Consigne 1: Recopiez sans aucun changement tout le texte sur Habib Essid.

Un nouveau cycle de notre histoire est donc ouvert. Nous vivons le temps de l’économie. L’appel aux compétences, aux économistes chevronnés était donc nécessaire. Le choix du chef du gouvernement par le président Béji Caïd Essebsi et le parti Nida Tounes s’est porté sur Habib Essid qui a été plus d’une fois aux responsabilités gouvernementales s’attirant à chaque fois, là où il fut, respect et considération.
Economiste de formation il est de surcroît rompu aux complexités des questions agraires comme peuvent l’être les doctorants de prestigieuses universités américaines. Il intégra à son retour des USA le ministère de l’Agriculture où il a pu se distinguer, aux divers échelons, dans la réflexion et dans l’action. Il aimait pratiquer le terrain tout autant qu’il s’appliquait dans les cabinets ministériels et dans les instances mondiales, plus précisément à Madrid à la tête du Conseil oléicole international. L’enfant du Sahel – il est né à Sousse – s’est pleinement investi aux confins du désert à Gafsa dont il était pendant plusieurs années en charge du développement agricole avant de remonter à Bizerte pour promouvoir les activités agricoles dans la région.

Consigne 2: Dans les enregistrements plus bas, reprenez à l'identique les lignes à partir de celle qui contient « JIS2004（ジスにせんよん）は「JIS X 0123:2004」の通称で、日本語の符号化文字集合（文字セット）の規格JIS » et jusqu'à la fin des enregistrements, et rien d'autre.

Données d'exercice:

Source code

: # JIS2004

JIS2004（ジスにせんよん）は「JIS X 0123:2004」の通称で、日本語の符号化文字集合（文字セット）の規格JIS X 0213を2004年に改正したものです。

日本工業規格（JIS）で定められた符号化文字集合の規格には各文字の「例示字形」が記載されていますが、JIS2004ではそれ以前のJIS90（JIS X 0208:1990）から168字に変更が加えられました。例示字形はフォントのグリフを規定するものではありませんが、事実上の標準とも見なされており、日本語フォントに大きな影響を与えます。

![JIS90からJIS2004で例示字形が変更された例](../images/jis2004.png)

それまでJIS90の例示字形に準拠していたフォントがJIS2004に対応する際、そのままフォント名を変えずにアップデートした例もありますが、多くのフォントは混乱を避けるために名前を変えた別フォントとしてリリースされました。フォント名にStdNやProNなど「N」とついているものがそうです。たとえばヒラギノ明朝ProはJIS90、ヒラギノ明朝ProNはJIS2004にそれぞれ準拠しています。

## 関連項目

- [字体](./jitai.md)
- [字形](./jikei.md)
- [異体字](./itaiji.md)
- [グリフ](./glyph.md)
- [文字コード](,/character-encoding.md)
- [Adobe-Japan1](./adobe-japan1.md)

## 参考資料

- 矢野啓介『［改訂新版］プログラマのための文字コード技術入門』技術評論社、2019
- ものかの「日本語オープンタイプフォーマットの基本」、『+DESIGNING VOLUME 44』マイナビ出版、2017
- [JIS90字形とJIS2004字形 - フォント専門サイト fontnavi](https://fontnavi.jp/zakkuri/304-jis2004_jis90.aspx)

Corrigé 1:
Un nouveau cycle de notre histoire est donc ouvert. Nous vivons le temps de l’économie. L’appel aux compétences, aux économistes chevronnés était donc nécessaire. Le choix du chef du gouvernement par le président Béji Caïd Essebsi et le parti Nida Tounes s’est porté sur Habib Essid qui a été plus d’une fois aux responsabilités gouvernementales s’attirant à chaque fois, là où il fut, respect et considération.
Economiste de formation il est de surcroît rompu aux complexités des questions agraires comme peuvent l’être les doctorants de prestigieuses universités américaines. Il intégra à son retour des USA le ministère de l’Agriculture où il a pu se distinguer, aux divers échelons, dans la réflexion et dans l’action. Il aimait pratiquer le terrain tout autant qu’il s’appliquait dans les cabinets ministériels et dans les instances mondiales, plus précisément à Madrid à la tête du Conseil oléicole international. L’enfant du Sahel – il est né à Sousse – s’est pleinement investi aux confins du désert à Gafsa dont il était pendant plusieurs années en charge du développement agricole avant de remonter à Bizerte pour promouvoir les activités agricoles dans la région.

Corrigé 2:
JIS2004（ジスにせんよん）は「JIS X 0123:2004」の通称で、日本語の符号化文字集合（文字セット）の規格JIS X 0213を2004年に改正したものです。

日本工業規格（JIS）で定められた符号化文字集合の規格には各文字の「例示字形」が記載されていますが、JIS2004ではそれ以前のJIS90（JIS X 0208:1990）から168字に変更が加えられました。例示字形はフォントのグリフを規定するものではありませんが、事実上の標準とも見なされており、日本語フォントに大きな影響を与えます。

![JIS90からJIS2004で例示字形が変更された例](../images/jis2004.png)

それまでJIS90の例示字形に準拠していたフォントがJIS2004に対応する際、そのままフォント名を変えずにアップデートした例もありますが、多くのフォントは混乱を避けるために名前を変えた別フォントとしてリリースされました。フォント名にStdNやProNなど「N」とついているものがそうです。たとえばヒラギノ明朝ProはJIS90、ヒラギノ明朝ProNはJIS2004にそれぞれ準拠しています。

## 関連項目

- [字体](./jitai.md)
- [字形](./jikei.md)
- [異体字](./itaiji.md)
- [グリフ](./glyph.md)
- [文字コード](,/character-encoding.md)
- [Adobe-Japan1](./adobe-japan1.md)

## 参考資料

- 矢野啓介『［改訂新版］プログラマのための文字コード技術入門』技術評論社、2019
- ものかの「日本語オープンタイプフォーマットの基本」、『+DESIGNING VOLUME 44』マイナビ出版、2017
- [JIS90字形とJIS2004字形 - フォント専門サイト fontnavi](https://fontnavi.jp/zakkuri/304-jis2004_jis90.aspx)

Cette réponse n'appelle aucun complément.